A Justiça Federal condenou sete faculdades situadas na cidade de Valença do Piauí, por ofertarem cursos de mestrado sem habilitação Coordenação de Aperfeiçoamento de Pessoal de Nível Superior (Capes), o que torna os diplomas expedidos sem validade nacional. A decisão foi proferida no dia 15 de dezembro pelo juiz Deivisson Manoel de Lima, da Subseção Judiciária de Picos, que também condenou três empresários responsáveis pelas instituições de ensino.
Foram condenadas as seguintes faculdades: Centro Educacional Ponto de Mutação (Colégio Kairós); Colégio Universal; Colégio Renascer; Sociedade Ensino e Tecnologia (Instituto de Educação e Tecnologia INET); União Educacional Nossa Senhora de Fátima; Instituto Superior de Educação Professora Lúcia Dantas/ISEL (Mantenedor: Instituto Tecnológico de Brasília/ITB); e Atenas College University. O magistrado também sentenciou Maria Delma Sá de Alencar, Zânia Maria Cândido e Marcelo Barbosa Santos, que figuram como sócios das instituições.
O juiz julgou procedente ação movida pelo Ministério Público Federal (MPF), que, através de procedimento extrajudicial, constatou que as instituições ofereciam cursos de pós-graduação stricto sensu (mestrado) sem habilitação pela CAPES (Coordenação de Aperfeiçoamento de Pessoal de Nível Superior), ou seja, sem validade no território nacional.

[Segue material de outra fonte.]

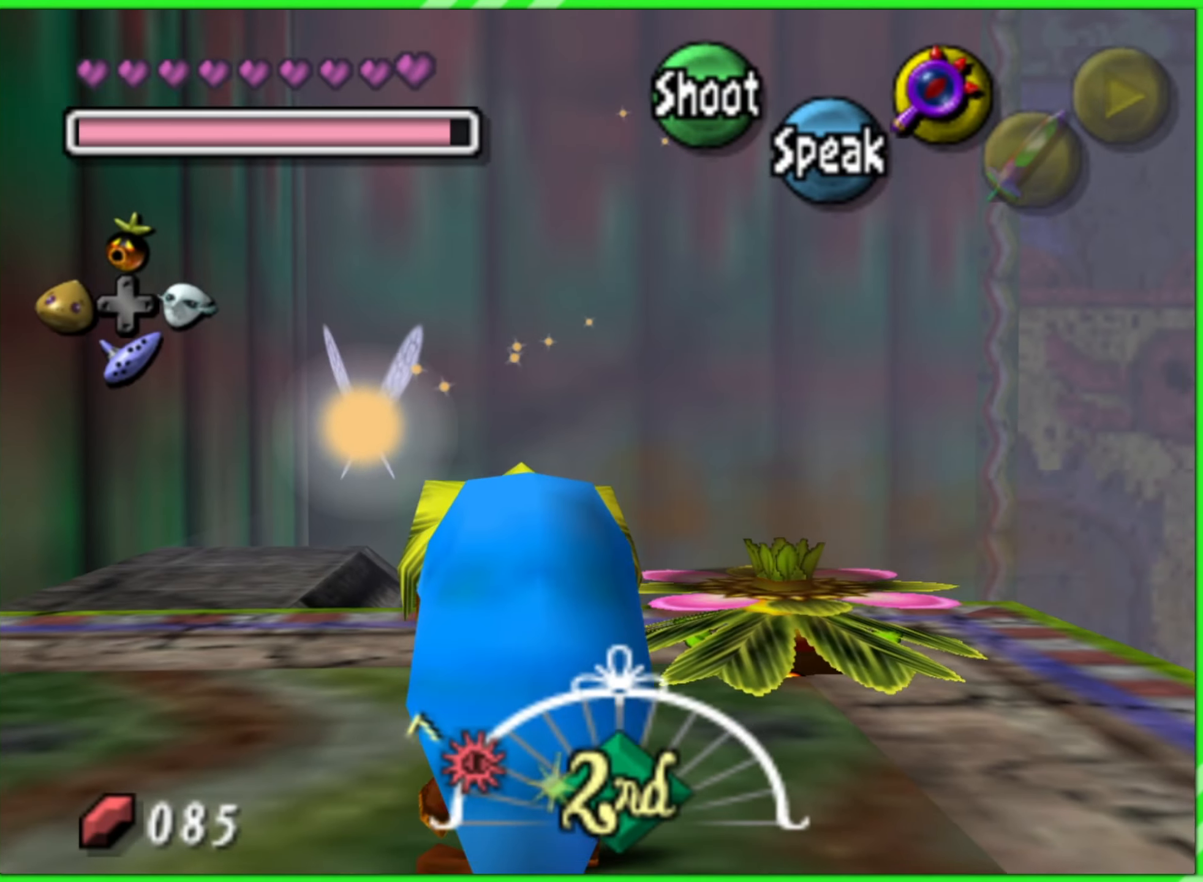
{"buttons": [], "left_stick": "center", "events": [[17, "left_stick", "right"], [134, "left_stick", "center"]]}
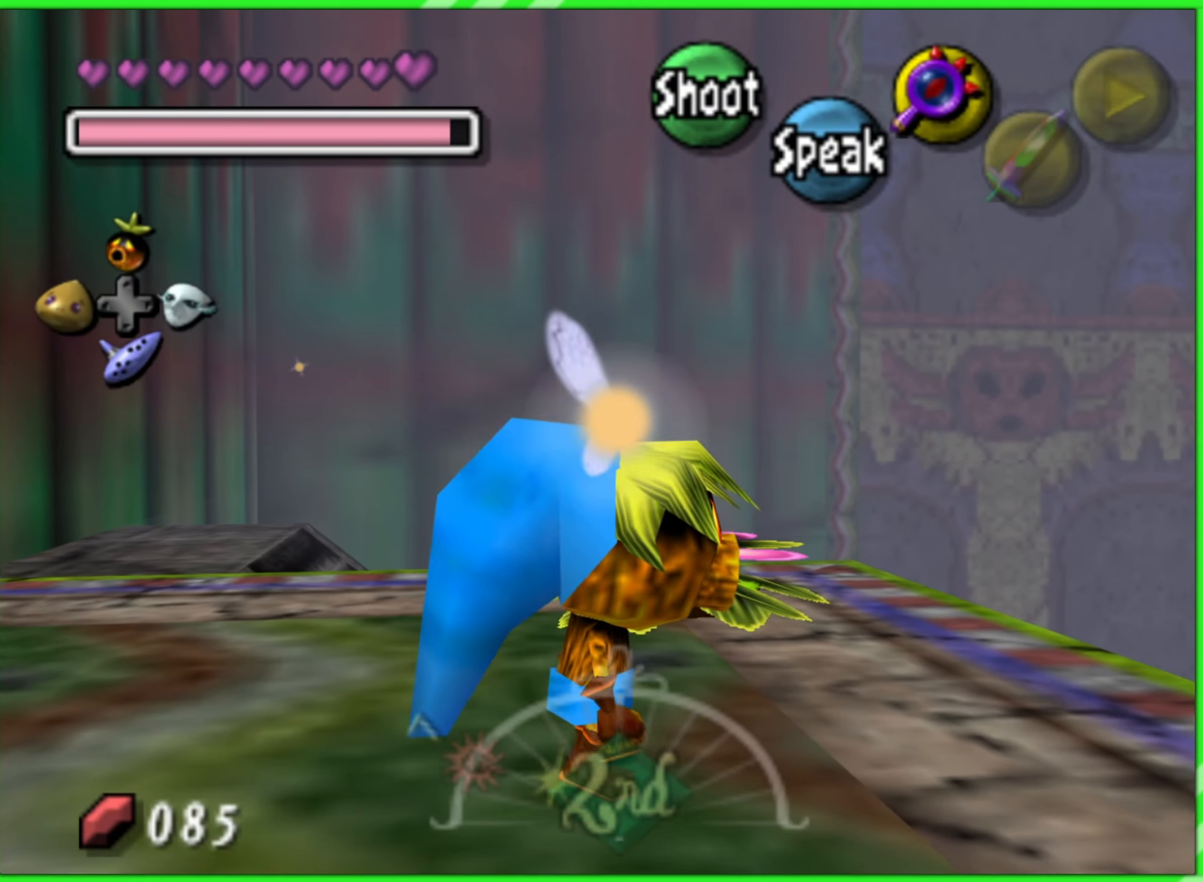
{"buttons": [], "left_stick": "center", "events": []}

Apurou-se, ainda, que a ré Maria Delma Sá de Alencar, responsável pelo Colégio Universal LTDA, utilizava outras sociedades empresariais com a mesma finalidade e para o recebimento de valores (Colégio Renascer LTDA, Centro Educacional Ponto de Mutação LTDA e Instituto Superior de Educação Professora Lúcia Dantas/ISEL).
A ré Zânia Maria Cândido era a responsável pelas instituições conveniadas Sociedade de Ensino e Tecnologias Ltda. – Faculdade INET/ISEL e União Educacional Nossa Senhora de Fátima Ltda. O réu Marcelo Barbosa Santos era o diretor da Atenas College Univsersity. Segundo o MPF, os réus operavam em um esquema de parcerias e utilizavam publicidade enganosa para induzir os alunos a erro.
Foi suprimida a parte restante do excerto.